(Stored data entries)
%%

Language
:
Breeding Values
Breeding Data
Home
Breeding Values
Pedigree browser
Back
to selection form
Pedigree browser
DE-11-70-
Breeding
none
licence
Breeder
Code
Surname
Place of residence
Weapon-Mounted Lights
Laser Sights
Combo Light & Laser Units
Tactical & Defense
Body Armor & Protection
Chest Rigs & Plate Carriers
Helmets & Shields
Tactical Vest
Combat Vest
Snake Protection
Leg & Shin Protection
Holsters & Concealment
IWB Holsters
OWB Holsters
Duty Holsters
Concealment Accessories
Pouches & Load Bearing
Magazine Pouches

%%
%%

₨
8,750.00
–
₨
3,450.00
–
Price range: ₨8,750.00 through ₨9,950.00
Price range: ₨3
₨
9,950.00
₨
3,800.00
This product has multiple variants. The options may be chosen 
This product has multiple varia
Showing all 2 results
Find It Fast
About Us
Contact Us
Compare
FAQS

%%

**WHAT THE EXERCISE ASKS**
Go through the data above and return each line containing the string "This".

**OUTPUT BELOW**
This product has multiple variants. The options may be chosen 
This product has multiple varia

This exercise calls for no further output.